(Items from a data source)
========================================================================

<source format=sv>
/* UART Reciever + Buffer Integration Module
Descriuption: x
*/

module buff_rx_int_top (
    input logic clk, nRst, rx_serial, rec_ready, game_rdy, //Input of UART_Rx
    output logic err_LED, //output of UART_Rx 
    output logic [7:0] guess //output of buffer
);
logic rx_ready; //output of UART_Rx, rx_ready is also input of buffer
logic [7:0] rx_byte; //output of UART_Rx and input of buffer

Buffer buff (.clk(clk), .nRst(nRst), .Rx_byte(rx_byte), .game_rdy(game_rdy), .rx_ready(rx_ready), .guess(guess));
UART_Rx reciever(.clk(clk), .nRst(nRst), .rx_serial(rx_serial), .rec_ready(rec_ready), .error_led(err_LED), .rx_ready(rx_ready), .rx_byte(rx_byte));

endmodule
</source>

========================================================================

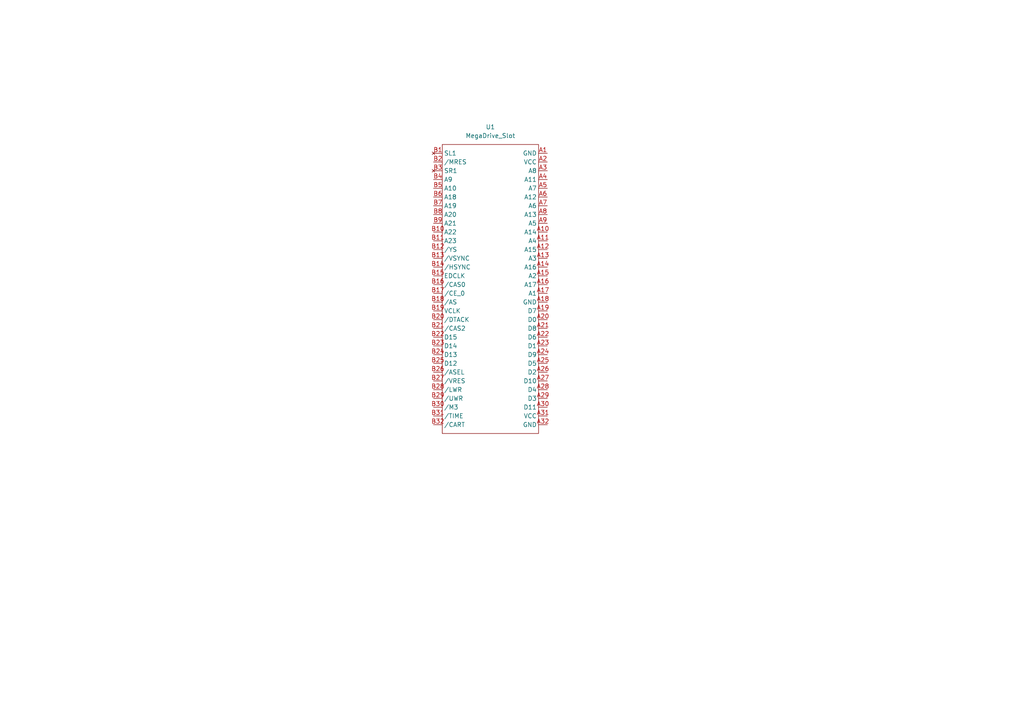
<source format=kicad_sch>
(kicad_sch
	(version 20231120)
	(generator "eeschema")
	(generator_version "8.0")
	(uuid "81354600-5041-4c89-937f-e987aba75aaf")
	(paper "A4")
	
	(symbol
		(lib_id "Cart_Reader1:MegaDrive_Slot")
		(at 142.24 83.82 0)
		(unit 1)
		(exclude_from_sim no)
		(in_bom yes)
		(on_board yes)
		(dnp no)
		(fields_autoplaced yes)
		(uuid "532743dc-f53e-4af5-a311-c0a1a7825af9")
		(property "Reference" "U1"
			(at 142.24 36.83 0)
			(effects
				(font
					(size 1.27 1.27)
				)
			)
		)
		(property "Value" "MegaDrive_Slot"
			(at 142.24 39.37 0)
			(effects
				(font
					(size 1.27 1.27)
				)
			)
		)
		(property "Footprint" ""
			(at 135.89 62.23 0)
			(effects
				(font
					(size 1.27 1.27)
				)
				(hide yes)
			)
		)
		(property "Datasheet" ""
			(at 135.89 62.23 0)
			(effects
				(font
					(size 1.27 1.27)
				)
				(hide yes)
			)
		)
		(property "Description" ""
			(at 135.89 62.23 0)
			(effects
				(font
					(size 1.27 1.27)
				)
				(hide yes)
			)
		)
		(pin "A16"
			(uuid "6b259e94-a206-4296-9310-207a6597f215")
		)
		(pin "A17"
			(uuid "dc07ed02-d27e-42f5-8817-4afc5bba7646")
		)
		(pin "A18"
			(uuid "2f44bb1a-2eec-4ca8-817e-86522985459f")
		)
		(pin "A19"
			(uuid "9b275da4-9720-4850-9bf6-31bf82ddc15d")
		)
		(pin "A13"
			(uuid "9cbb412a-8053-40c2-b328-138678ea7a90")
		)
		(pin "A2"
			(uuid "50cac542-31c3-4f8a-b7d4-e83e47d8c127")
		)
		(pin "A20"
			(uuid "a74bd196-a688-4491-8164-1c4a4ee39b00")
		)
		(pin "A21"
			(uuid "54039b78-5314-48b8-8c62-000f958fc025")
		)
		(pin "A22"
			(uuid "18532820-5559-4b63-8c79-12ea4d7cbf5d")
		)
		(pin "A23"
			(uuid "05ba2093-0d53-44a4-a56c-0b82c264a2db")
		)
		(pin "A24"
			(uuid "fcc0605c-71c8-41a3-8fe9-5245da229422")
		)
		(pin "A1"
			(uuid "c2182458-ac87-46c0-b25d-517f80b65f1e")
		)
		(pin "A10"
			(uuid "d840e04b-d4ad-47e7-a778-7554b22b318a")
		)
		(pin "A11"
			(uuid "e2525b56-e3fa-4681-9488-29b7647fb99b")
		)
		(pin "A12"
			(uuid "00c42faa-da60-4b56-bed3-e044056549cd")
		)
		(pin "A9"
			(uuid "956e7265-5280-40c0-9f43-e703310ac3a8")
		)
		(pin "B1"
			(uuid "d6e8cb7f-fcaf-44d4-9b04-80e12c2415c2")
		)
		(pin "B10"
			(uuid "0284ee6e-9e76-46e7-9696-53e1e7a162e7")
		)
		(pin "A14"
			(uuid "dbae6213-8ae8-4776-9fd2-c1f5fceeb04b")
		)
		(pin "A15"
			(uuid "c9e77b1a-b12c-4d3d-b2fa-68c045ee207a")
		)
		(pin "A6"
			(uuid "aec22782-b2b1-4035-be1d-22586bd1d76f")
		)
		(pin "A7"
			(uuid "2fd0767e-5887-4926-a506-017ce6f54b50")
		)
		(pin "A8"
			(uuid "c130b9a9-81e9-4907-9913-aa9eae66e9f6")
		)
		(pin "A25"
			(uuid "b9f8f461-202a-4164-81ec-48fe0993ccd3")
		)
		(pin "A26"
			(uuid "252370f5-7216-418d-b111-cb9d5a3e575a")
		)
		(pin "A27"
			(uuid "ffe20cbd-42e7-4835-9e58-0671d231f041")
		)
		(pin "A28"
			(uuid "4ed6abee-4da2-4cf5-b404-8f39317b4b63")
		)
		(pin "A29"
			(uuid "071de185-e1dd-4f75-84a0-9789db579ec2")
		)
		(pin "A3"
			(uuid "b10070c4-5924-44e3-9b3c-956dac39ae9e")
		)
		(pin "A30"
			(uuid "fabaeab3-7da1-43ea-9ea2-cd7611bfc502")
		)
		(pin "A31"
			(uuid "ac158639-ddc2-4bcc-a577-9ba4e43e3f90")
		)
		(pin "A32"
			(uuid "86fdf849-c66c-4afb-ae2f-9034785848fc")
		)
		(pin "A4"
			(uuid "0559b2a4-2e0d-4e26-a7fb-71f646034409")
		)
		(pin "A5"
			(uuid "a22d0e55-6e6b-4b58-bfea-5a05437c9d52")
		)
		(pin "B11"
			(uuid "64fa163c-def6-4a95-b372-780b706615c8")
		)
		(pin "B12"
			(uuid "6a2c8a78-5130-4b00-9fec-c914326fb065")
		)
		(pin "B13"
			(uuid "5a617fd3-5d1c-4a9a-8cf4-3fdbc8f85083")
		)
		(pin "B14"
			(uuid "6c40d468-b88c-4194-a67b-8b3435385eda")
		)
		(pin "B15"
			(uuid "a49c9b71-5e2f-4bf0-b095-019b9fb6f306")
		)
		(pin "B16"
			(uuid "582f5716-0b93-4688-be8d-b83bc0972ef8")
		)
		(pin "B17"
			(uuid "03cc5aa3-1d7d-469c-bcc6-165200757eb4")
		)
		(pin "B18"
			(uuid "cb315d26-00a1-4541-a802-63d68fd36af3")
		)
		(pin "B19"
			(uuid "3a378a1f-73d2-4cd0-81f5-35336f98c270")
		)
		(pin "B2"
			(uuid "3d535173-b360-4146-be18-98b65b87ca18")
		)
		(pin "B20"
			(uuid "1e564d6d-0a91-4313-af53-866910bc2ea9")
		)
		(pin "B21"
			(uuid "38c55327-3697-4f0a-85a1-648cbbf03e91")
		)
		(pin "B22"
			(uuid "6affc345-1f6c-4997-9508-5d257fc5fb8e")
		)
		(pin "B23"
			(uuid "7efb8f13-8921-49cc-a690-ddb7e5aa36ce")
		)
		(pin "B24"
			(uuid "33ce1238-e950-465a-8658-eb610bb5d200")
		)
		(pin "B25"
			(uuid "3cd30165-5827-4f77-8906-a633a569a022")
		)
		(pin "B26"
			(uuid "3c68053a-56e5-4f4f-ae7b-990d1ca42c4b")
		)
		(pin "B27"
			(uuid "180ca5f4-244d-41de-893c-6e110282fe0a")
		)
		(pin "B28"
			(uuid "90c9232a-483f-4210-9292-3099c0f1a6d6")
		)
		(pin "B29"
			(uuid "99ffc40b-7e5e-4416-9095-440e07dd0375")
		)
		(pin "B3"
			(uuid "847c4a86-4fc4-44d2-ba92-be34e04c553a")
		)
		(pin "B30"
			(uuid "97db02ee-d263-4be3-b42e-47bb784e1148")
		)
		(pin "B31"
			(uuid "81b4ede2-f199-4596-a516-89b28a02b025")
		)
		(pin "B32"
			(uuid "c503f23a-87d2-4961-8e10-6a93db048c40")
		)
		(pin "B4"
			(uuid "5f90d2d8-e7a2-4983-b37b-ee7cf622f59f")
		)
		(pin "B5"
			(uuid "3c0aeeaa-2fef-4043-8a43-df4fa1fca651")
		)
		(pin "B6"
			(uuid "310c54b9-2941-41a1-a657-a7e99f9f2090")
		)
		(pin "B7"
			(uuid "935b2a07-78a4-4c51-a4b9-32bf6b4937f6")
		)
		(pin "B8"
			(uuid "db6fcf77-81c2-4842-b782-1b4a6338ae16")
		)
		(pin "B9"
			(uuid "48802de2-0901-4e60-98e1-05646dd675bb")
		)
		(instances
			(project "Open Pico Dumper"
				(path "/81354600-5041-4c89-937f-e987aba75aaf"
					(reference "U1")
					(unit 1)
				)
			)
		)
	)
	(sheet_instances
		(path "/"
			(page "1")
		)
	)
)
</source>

========================================================================

Each line of the data that holds "format" should be copied.

**RESULT FOR THIS EXERCISE**
<source format=sv>
<source format=kicad_sch>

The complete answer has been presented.